Dans son rapport RSE 2025 « Grandir Ensemble », Orange Afrique et Moyen-Orient met en avant ses services financiers mobiles comme un des principaux leviers de son développement sur la région. Orange Money, Max it et Orange Bank Africa y occupent une place centrale, avec des chiffres qui témoignent d'une adoption massive de ces usages.
Orange Afrique et Moyen-Orient a dévoilé le 10 juillet à Casablanca son rapport RSE 2025, dans un contexte où le groupe vient de clôturer son plan stratégique Lead the Future sur un chiffre d'affaires en hausse de 12,2 % et un EBITDAaL en progression de 14 %. Présent dans 17 pays et fort de 179 millions de clients, l'opérateur y consacre une large partie de son rapport à l'inclusion financière, présentée comme l'un des trois leviers structurants de sa stratégie, aux côtés de l'inclusion numérique et énergétique.
Orange Money, un service devenu infrastructure sociale
Orange Money revendique 47 millions d'utilisateurs actifs et 9 milliards de transactions par an, pour 120 millions de comptes ouverts au total. Le service, disponible via un réseau d'un million de détaillants et 1,8 million de marchands actifs, dépasse largement le simple transfert d'argent entre particuliers. En République démocratique du Congo, il sert de canal de versement des salaires pour plus de 15 000 enseignants du Grand Kivu, soit plus de 5 millions de dollars distribués chaque mois dans des zones difficiles d'accès. En Côte d'Ivoire, Orange Money est le support du Programme Filets Sociaux Productifs, soutenu par la Banque mondiale, pour verser des aides aux ménages en situation d'extrême pauvreté.

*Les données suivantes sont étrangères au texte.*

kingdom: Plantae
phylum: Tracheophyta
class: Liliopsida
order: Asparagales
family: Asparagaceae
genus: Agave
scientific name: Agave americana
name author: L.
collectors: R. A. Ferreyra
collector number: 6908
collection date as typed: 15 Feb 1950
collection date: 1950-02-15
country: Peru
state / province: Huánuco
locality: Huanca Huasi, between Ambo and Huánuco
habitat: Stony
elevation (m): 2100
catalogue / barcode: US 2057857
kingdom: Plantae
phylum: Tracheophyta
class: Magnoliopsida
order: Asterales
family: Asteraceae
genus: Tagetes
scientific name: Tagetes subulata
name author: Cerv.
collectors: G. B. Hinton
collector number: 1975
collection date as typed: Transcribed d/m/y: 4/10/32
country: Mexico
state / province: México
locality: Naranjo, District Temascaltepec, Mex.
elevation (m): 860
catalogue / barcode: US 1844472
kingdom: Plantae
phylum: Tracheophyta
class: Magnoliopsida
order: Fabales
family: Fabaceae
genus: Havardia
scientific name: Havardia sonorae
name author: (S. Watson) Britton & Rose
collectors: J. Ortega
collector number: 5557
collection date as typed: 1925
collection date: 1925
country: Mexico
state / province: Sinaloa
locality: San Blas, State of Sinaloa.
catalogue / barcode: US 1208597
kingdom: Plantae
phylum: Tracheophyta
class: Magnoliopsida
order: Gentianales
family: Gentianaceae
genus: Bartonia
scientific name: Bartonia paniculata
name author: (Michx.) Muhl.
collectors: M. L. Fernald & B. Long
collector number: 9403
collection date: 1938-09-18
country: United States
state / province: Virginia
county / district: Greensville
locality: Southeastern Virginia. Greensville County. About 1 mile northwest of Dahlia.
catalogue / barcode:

Le service prend également une dimension humanitaire dans certains pays. En Jordanie, plus de 80 000 réfugiés syriens reçoivent désormais leurs aides directement sur leur téléphone, via des partenariats noués avec le Haut Commissariat des Nations unies pour les réfugiés et plusieurs ONG internationales. Le rapport souligne par ailleurs une forte progression du réseau marchand, avec par exemple une hausse de 190 % du nombre d'accepteurs marchands au Mali en un an.
Max it et Orange Bank Africa, deux relais de croissance
La super-application Max it, qui regroupe services télécoms et financiers dans une interface unique, compte 23 millions d'utilisateurs actifs. Le rapport la présente comme un pilier de la stratégie digitale du groupe, conçu pour développer les usages numériques du quotidien et accélérer la croissance des revenus liés au digital.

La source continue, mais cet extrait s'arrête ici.